Once you have removed the torn grain then sand the rest of the bowl as per normal, this will even it all out and blend in the area you worked on.
The advantage of this method is that it quickly finishes the bad patch, whereas if you try and remove it with the lathe spinning you will be removing a vast amount of wood in comparison and it will take a lot longer.
 
Only one clarification to all the good advice in the previous posts.
If you use oil to raise the grain then you are limited to oil or wax for the finish & you won't be able to use any type of stain. I know you are not likely to on this piece but you might on another.
Other options are plain water, superglue or sanding sealer, shellac/spirit, acrylic or cellulose depending on your chosen finish.
 
As mentioned above steer clear of oil if you wish to use a different finish. If you want a gloss finish then use your sanding sealer to swell and support the end grain fibres prior to sanding.

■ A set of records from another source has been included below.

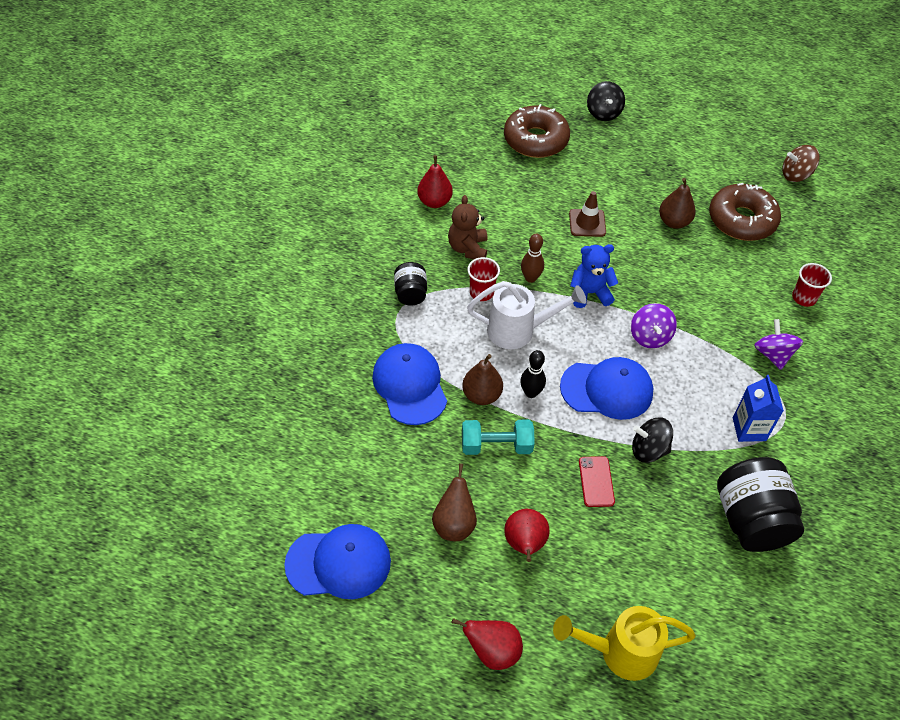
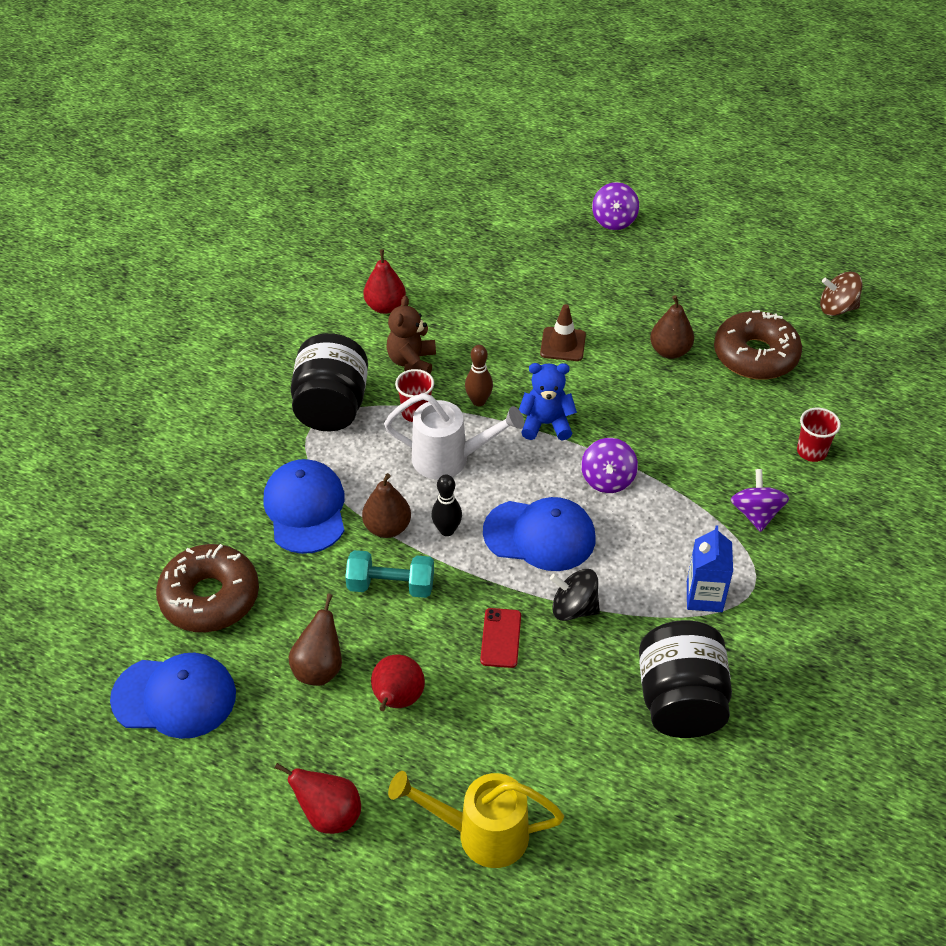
camera: 10 degrees right, 5 degrees down
(410, 293) = (331, 407): black jar -> black jar, size x1.88
(535, 140) = (523, 246): brown donut -> brown donut (210, 597)
(603, 113) = (614, 221): black spinning top -> purple spinning top

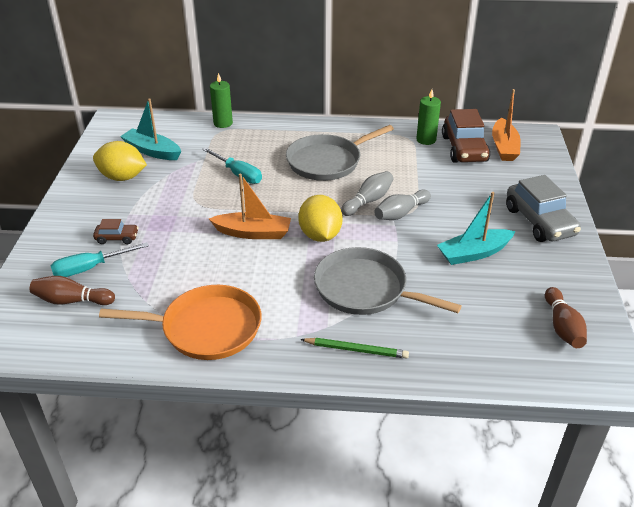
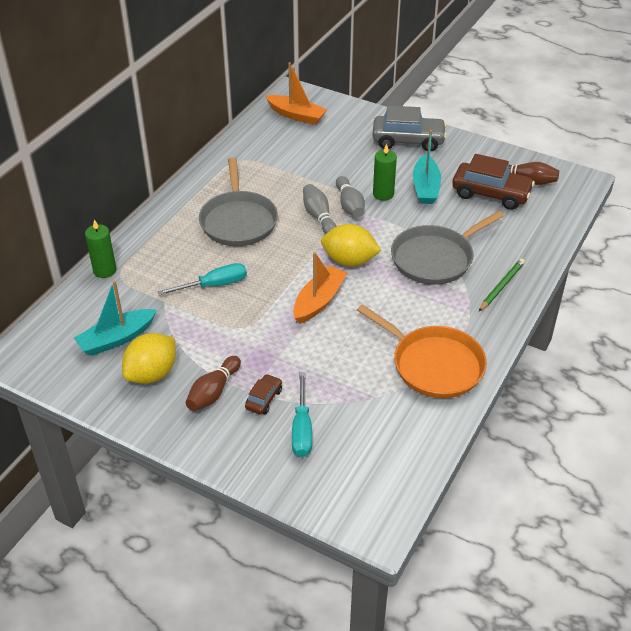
camera: 65 degrees left, 5 degrees up
(72, 301) = (345, 451): brown bowling pin -> brown bowling pin (213, 392)
(206, 328) = (434, 365): orange pan -> orange pan turned 105 degrees clockwise
(426, 140) = (250, 151): green candle -> green candle (383, 194)
(464, 149) = (282, 136): brown car -> brown car (491, 194)

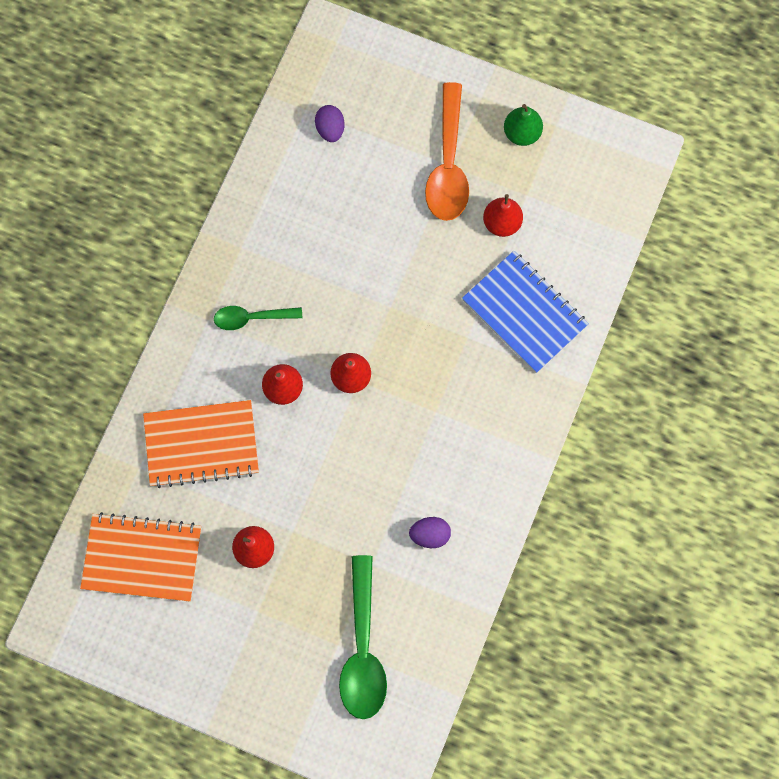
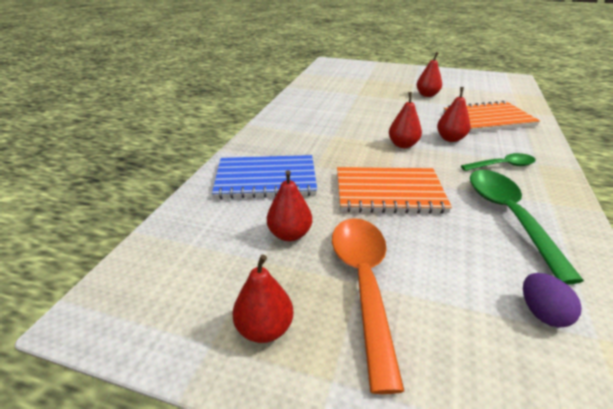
camera: 175 degrees right, 40 degrees down
(142, 558) = (488, 91): orange notebook -> orange notebook (389, 192)
(363, 649) = (353, 78): green spoon -> green spoon (509, 216)
(430, 535) = (326, 101): purple egg -> none
(522, 133) = (264, 328): green pear -> red pear
(524, 313) = (266, 179): blue notebook -> blue notebook turned 45 degrees counterclockwise

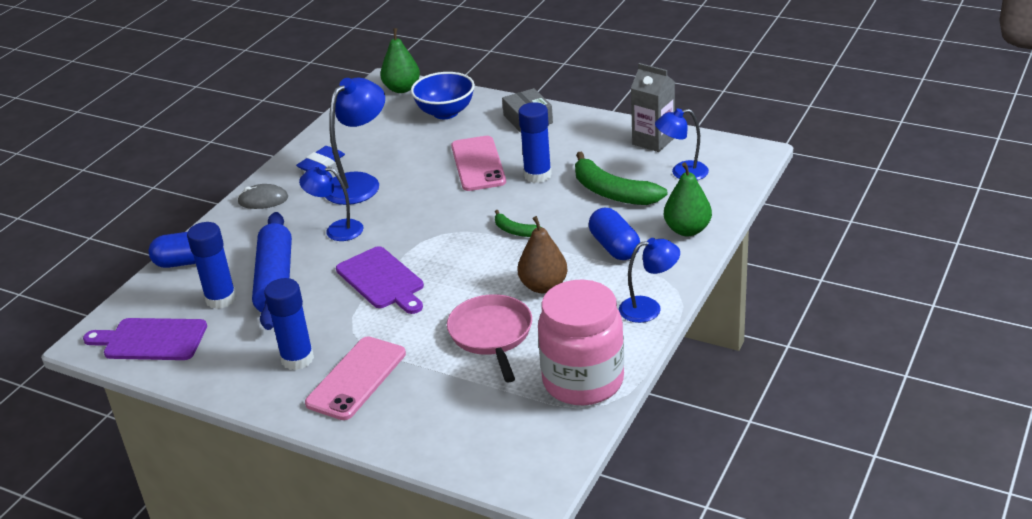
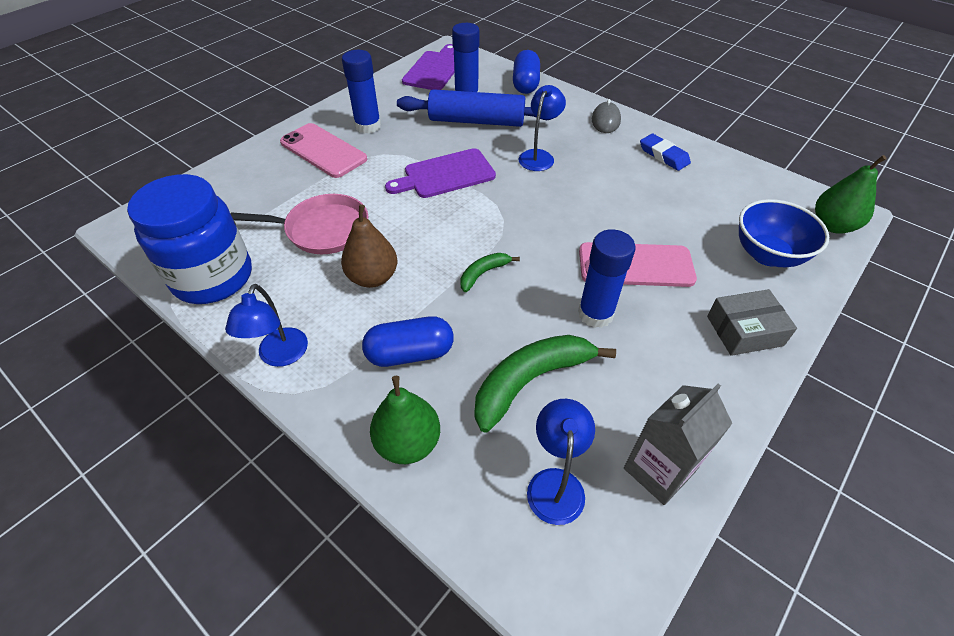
camera: 100 degrees right, 15 degrees up
(360, 183) = (618, 176): blue lamp -> none
(583, 381) = (213, 277): pink jar -> blue jar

Some of your other marks are due to too much pressure on the tool and it's bruising the wood,sharp tools and treat the surface like shaving a baby.
As Kim mentioned stop the lathe and sand individual spots by hand, with the grain direction where possible, even rogue end grain will respond better in one direction rather than another.
You can even use water to good effect to swell and lubricate the fibres on some pieces prior to finishing cuts, water has the advantage that it does not control your final finishing choice once dried.

Edit. Sorry for just repeating Robbo advice, me and tablets to access net away from base are not exactly quick off the mark.
 
CHJ":3lnhztk1 said:
Edit. Sorry for just repeating Robbo advice, me and tablets to access net away from base are not exactly quick off the mark.
No problem. Nice for both the OP & myself to have it confirmed by a respected source. :)

Also good point by Phil.p about not using wire wool on oak - unless you need a black speckled look. :)
 
Thanks for all the advice folks, really appreciate it. Tried the sharp tools/gentle scrape method on another oak bowl and it (of course) worked a charm. Great resource this, look forward to more chats.